Request:
Select and copy every line in the entries below that contains the word "Trust". Case counts.
○ ○ ○ ○ ○ ○ ○
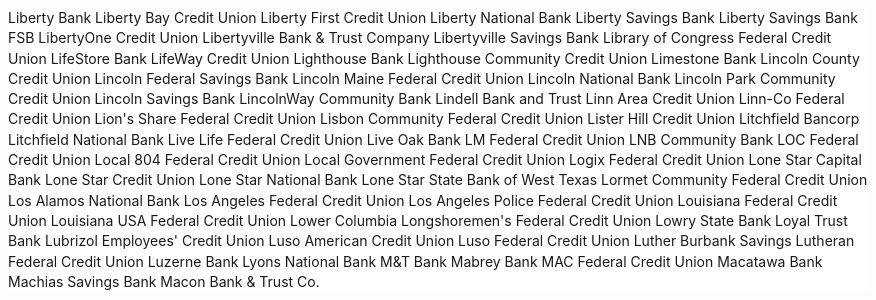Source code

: Liberty Bank
Liberty Bay Credit Union
Liberty First Credit Union
Liberty National Bank
Liberty Savings Bank
Liberty Savings Bank FSB
LibertyOne Credit Union
Libertyville Bank & Trust Company
Libertyville Savings Bank
Library of Congress Federal Credit Union
LifeStore Bank
LifeWay Credit Union
Lighthouse Bank
Lighthouse Community Credit Union
Limestone Bank
Lincoln County Credit Union
Lincoln Federal Savings Bank
Lincoln Maine Federal Credit Union
Lincoln National Bank
Lincoln Park Community Credit Union
Lincoln Savings Bank
LincolnWay Community Bank
Lindell Bank and Trust
Linn Area Credit Union
Linn-Co Federal Credit Union
Lion's Share Federal Credit Union
Lisbon Community Federal Credit Union
Lister Hill Credit Union
Litchfield Bancorp
Litchfield National Bank
Live Life Federal Credit Union
Live Oak Bank
LM Federal Credit Union
LNB Community Bank
LOC Federal Credit Union
Local 804 Federal Credit Union
Local Government Federal Credit Union
Logix Federal Credit Union
Lone Star Capital Bank
Lone Star Credit Union
Lone Star National Bank
Lone Star State Bank of West Texas
Lormet Community Federal Credit Union
Los Alamos National Bank
Los Angeles Federal Credit Union
Los Angeles Police Federal Credit Union
Louisiana Federal Credit Union
Louisiana USA Federal Credit Union
Lower Columbia Longshoremen's Federal Credit Union
Lowry State Bank
Loyal Trust Bank
Lubrizol Employees' Credit Union
Luso American Credit Union
Luso Federal Credit Union
Luther Burbank Savings
Lutheran Federal Credit Union
Luzerne Bank
Lyons National Bank
M&T Bank
Mabrey Bank
MAC Federal Credit Union
Macatawa Bank
Machias Savings Bank
Macon Bank & Trust Co.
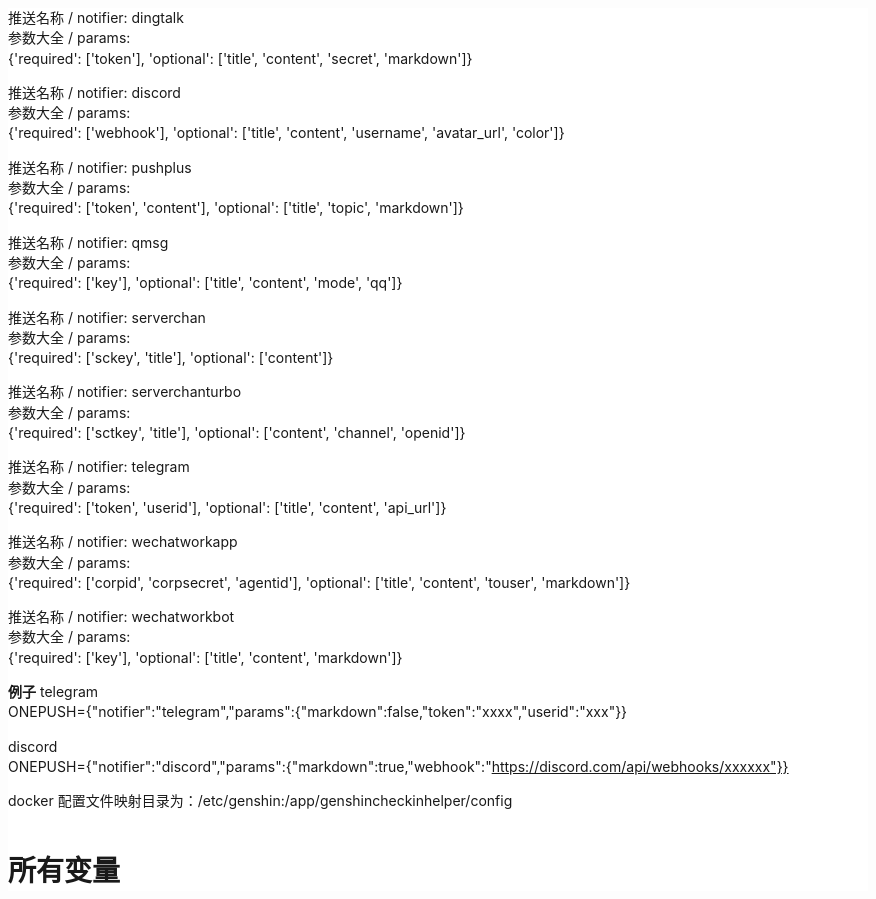 推送名称 / notifier: dingtalk  
参数大全 / params:  
{'required': ['token'], 'optional': ['title', 'content', 'secret', 'markdown']}

推送名称 / notifier: discord  
参数大全 / params:  
{'required': ['webhook'], 'optional': ['title', 'content', 'username', 'avatar_url', 'color']}

推送名称 / notifier: pushplus  
参数大全 / params:  
{'required': ['token', 'content'], 'optional': ['title', 'topic', 'markdown']}

推送名称 / notifier: qmsg  
参数大全 / params:  
{'required': ['key'], 'optional': ['title', 'content', 'mode', 'qq']}

推送名称 / notifier: serverchan  
参数大全 / params:  
{'required': ['sckey', 'title'], 'optional': ['content']}

推送名称 / notifier: serverchanturbo  
参数大全 / params:  
{'required': ['sctkey', 'title'], 'optional': ['content', 'channel', 'openid']}

推送名称 / notifier: telegram  
参数大全 / params:  
{'required': ['token', 'userid'], 'optional': ['title', 'content', 'api_url']}

推送名称 / notifier: wechatworkapp  
参数大全 / params:  
{'required': ['corpid', 'corpsecret', 'agentid'], 'optional': ['title', 'content', 'touser', 'markdown']}

推送名称 / notifier: wechatworkbot  
参数大全 / params:  
{'required': ['key'], 'optional': ['title', 'content', 'markdown']}

**例子**
telegram  
ONEPUSH={"notifier":"telegram","params":{"markdown":false,"token":"xxxx","userid":"xxx"}}

discord  
ONEPUSH={"notifier":"discord","params":{"markdown":true,"webhook":"https://discord.com/api/webhooks/xxxxxx"}}

docker 配置文件映射目录为：/etc/genshin:/app/genshincheckinhelper/config

# 所有变量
○ ○ ○ ○ ○ ○ ○
Result of this task:
Libertyville Bank & Trust Company
Lindell Bank and Trust
Loyal Trust Bank
Macon Bank & Trust Co.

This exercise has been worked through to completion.